Baker’s point on feeling like a greedy tween has weighted validity. The Knicks have two players on their roster who fans voted into the All-Star game’s starting lineup. So for those counting, that’s 20% of the sport’s 10 best players on one team. Things could be much, much worse; we could all be fans of the Bobcats, Rockets, or Bucks. But then there’s the swords other end: When your team has such overwhelming talent, you should never expect to lose. Watching a healthy Knicks team fall to the Cavaliers (twice!) or those aforementioned superstar-less teams in Milwaukee and Charlotte (badly), should make fans feel ravenous for a suitable explanation. If the Knicks have two—sometimes three, counting a healthy Chauncey—players more talented than every player the opposition can bring to the table, why are they getting beat? Sometimes basketball’s expected outcome doesn’t fall under the correct philosophical jurisdiction; things like chemistry, teamwork, and shot selection temperance can be more important. According to NBA.com’s Statscube, both Amar’e and Carmelo’s points, field goal attempts, and free-throw attempts were below their normal per 36 minute averages when they shared the court. This is a nonissue when a team consistently wins behind its proven identity, but the Knicks have yet to find theirs.
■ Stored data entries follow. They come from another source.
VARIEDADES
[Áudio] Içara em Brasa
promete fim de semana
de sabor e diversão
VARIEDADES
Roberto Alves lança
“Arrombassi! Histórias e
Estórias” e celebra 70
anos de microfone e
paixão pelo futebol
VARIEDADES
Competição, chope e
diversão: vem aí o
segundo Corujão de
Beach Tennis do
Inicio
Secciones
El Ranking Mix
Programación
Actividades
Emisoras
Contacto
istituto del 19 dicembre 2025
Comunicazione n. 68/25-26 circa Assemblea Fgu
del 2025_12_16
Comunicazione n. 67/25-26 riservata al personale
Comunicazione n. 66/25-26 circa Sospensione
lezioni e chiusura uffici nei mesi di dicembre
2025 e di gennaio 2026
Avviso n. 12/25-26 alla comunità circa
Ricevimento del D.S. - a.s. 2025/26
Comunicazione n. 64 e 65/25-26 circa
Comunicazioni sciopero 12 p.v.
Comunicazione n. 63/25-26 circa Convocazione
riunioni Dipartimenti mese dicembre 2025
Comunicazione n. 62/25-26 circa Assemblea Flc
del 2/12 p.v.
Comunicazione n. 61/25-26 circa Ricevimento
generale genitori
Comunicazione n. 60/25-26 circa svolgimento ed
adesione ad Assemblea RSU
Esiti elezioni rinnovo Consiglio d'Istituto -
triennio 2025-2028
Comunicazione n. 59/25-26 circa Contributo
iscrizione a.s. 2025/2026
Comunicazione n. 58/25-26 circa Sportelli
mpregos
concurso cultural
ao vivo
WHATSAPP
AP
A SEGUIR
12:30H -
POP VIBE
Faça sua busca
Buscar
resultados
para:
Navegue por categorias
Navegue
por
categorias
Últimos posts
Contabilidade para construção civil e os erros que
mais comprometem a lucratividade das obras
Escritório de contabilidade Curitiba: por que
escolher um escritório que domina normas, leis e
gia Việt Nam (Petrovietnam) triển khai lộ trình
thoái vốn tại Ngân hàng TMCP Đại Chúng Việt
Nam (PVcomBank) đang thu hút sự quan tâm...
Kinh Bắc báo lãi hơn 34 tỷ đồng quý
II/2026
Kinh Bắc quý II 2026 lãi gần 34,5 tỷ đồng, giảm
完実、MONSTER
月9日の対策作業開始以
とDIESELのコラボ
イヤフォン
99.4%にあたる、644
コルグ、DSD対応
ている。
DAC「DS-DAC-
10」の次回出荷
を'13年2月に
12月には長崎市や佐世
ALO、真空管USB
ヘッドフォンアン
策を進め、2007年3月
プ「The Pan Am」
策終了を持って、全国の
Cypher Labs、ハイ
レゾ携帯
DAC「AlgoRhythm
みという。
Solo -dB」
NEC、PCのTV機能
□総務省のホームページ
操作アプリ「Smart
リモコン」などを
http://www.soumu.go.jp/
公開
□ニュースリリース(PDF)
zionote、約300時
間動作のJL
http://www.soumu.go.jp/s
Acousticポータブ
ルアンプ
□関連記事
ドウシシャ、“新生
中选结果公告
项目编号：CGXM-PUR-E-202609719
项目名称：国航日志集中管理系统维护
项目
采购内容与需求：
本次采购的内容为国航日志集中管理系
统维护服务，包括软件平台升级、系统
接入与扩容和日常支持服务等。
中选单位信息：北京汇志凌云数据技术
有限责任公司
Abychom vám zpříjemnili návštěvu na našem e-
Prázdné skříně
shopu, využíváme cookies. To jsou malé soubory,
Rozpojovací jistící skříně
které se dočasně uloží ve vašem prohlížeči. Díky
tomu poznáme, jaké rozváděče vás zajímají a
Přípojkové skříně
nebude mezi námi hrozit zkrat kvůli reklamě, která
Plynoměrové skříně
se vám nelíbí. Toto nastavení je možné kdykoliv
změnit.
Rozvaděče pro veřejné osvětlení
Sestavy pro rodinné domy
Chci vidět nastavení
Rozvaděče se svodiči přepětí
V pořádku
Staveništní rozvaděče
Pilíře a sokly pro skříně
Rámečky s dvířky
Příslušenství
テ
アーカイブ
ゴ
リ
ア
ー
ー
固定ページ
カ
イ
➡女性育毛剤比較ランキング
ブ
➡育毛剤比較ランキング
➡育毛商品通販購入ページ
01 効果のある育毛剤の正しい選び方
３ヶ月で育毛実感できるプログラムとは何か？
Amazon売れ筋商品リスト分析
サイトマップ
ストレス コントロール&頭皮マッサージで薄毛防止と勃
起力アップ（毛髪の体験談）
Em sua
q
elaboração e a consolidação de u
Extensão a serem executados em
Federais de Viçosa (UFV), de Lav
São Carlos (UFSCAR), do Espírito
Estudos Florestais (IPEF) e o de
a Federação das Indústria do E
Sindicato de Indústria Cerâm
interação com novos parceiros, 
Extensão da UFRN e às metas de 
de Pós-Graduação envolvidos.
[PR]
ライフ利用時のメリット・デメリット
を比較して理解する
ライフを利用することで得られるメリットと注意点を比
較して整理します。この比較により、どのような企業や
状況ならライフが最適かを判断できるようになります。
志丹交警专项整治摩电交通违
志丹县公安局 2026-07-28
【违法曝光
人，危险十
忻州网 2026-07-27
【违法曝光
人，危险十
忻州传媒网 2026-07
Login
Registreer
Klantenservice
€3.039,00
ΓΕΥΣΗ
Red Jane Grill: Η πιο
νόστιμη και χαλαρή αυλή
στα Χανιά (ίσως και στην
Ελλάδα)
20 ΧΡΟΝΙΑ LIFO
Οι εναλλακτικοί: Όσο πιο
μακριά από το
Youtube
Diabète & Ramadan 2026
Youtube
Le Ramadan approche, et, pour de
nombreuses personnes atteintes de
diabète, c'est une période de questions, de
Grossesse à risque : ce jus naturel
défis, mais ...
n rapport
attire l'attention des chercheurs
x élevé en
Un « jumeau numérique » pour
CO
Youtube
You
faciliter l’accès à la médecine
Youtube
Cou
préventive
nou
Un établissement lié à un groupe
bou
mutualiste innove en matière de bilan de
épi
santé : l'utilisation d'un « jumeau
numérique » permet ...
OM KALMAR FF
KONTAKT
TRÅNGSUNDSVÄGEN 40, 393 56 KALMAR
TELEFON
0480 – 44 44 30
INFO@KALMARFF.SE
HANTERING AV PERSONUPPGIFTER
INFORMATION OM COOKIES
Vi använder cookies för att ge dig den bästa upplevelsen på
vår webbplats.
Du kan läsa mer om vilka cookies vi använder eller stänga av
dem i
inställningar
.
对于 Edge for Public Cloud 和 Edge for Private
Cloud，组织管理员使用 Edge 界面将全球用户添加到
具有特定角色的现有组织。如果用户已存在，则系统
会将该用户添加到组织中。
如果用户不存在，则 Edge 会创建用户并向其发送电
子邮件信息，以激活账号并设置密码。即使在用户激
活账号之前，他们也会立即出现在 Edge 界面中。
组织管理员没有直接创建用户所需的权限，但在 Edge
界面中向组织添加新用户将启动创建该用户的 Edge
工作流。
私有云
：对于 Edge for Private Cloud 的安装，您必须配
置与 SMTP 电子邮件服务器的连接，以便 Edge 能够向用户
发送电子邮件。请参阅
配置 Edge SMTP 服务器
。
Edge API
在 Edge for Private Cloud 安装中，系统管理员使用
Carmelo Anthony isn’t to blame for the sweep. He’s too good. In the 27 regular season games Anthony’s had so far in New York compared to the 50 he played earlier in the year while ending his days as a Nugget, his three-point percentage went up from 33 to 42 while doubling his attempts per game—almost like shackles being unhinged from his wrists—and both his points and field goal percentage saw slight bumps. Carmelo’s going to be here, whether you like it or not, until at least 2014 (he has a $23.53 million player option the following season) so if you aren’t over losing Gallinari, Mozgof, Chandler, and Felton yet, you better start working on it. For all the negative basketball perceptions Carmelo draws to himself as the game’s preeminent ball stopping small forward, his positives outweigh the negatives like a rhinoceros would a lady bug if the two ever happened to wander upon a see-saw. Anthony is talented enough to fulfill a team’s championship aspirations, but like all other great players who took the court years before he was born and will be drafted long after he takes his final jab step, Carmelo needs help. Time will tell if he receives the proper pieces to get it done: A reliable low post presence, a capable and consistent scorer of the bench, and, stop me if you’ve heard this before, a coach who prioritizes basketball games with defense as the list’s topper. Only then can we judge Melo for what he does in New York. If all this aid is flown in and still no championship? Maybe he wasn’t the player we all dreamt him to be in the first place.